[Stored data entries]
----
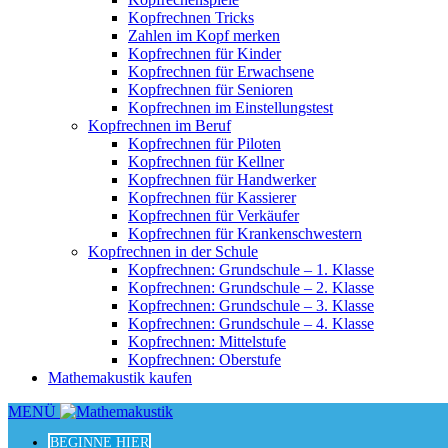
Kopfrechnen Tricks
Zahlen im Kopf merken
Kopfrechnen für Kinder
Kopfrechnen für Erwachsene
Kopfrechnen für Senioren
Kopfrechnen im Einstellungstest
Kopfrechnen im Beruf
Kopfrechnen für Piloten
Kopfrechnen für Kellner
Kopfrechnen für Handwerker
Kopfrechnen für Kassierer
Kopfrechnen für Verkäufer
Kopfrechnen für Krankenschwestern
Kopfrechnen in der Schule
Kopfrechnen: Grundschule – 1. Klasse
Kopfrechnen: Grundschule – 2. Klasse
Kopfrechnen: Grundschule – 3. Klasse
Kopfrechnen: Grundschule – 4. Klasse
Kopfrechnen: Mittelstufe
Kopfrechnen: Oberstufe
Mathemakustik kaufen
MENÜ
BEGINNE HIER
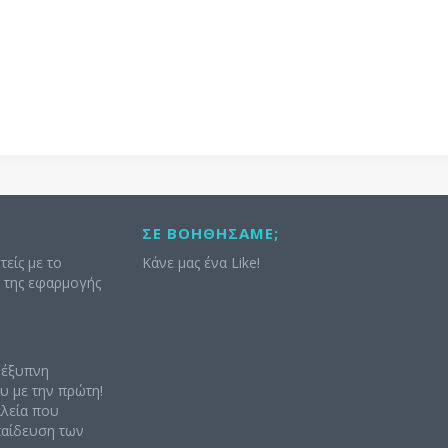
ΣΕ ΒΟΗΘΉΣΑΜΕ;
τείς με το
Κάνε μας ένα Like!
ς της εφαρμογής
 έξυπνη
υ με την πρώτη!
αλεία που
κπαίδευση των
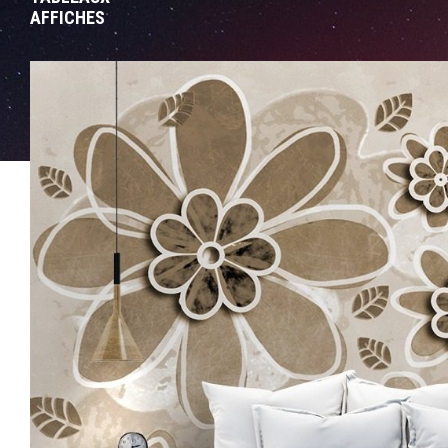
AFFICHES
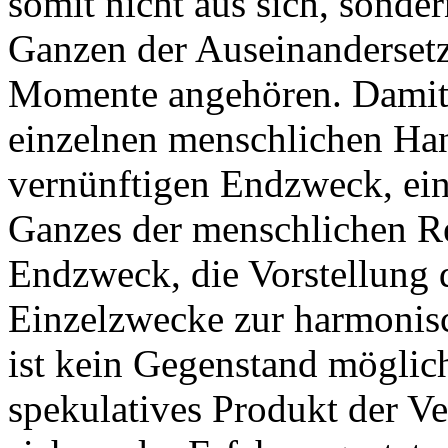
somit nicht aus sich, sonde
Ganzen der Auseinandersetz
Momente angehören. Damit is
einzelnen menschlichen Ha
vernünftigen Endzweck, ein 
Ganzes der menschlichen R
Endzweck, die Vorstellung
Einzelzwecke zur harmonis
ist kein Gegenstand möglic
spekulatives Produkt der V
----
Find every line in the records that contains the word "Grundschule", and copy each of those lines.

Kopfrechnen: Grundschule – 1. Klasse
Kopfrechnen: Grundschule – 2. Klasse
Kopfrechnen: Grundschule – 3. Klasse
Kopfrechnen: Grundschule – 4. Klasse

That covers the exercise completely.